━━━━━ MATERIAL TO PROCESS

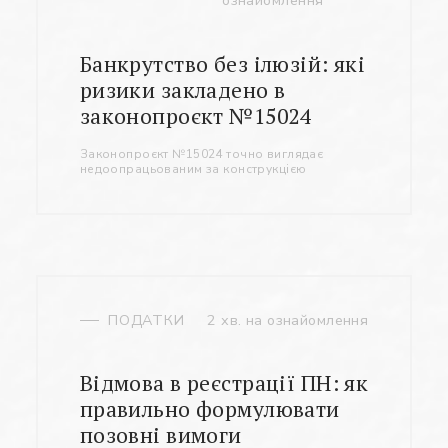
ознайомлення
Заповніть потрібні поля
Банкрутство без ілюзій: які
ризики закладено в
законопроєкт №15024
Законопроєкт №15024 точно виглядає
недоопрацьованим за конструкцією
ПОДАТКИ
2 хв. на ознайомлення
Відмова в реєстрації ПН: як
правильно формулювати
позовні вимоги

━━━━━━━━━━
━━━━━ MATERIAL TO PROCESS

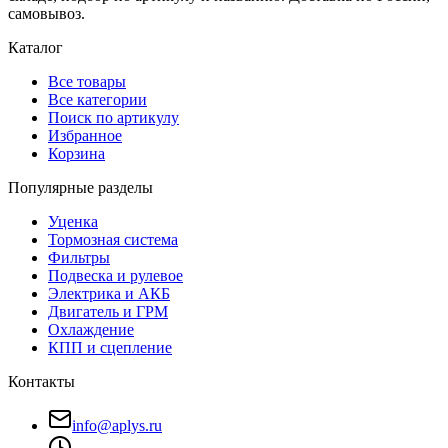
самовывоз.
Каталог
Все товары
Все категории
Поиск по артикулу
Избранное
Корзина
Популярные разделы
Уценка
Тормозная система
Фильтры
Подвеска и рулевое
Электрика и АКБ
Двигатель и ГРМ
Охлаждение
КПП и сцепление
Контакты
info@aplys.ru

━━━━━━━━━━

The required answer is the exact run of lines above starting at the line with "Популярные разделы" and ending at the line with "info@aplys.ru", with both ends present.

Популярные разделы
Уценка
Тормозная система
Фильтры
Подвеска и рулевое
Электрика и АКБ
Двигатель и ГРМ
Охлаждение
КПП и сцепление
Контакты
info@aplys.ru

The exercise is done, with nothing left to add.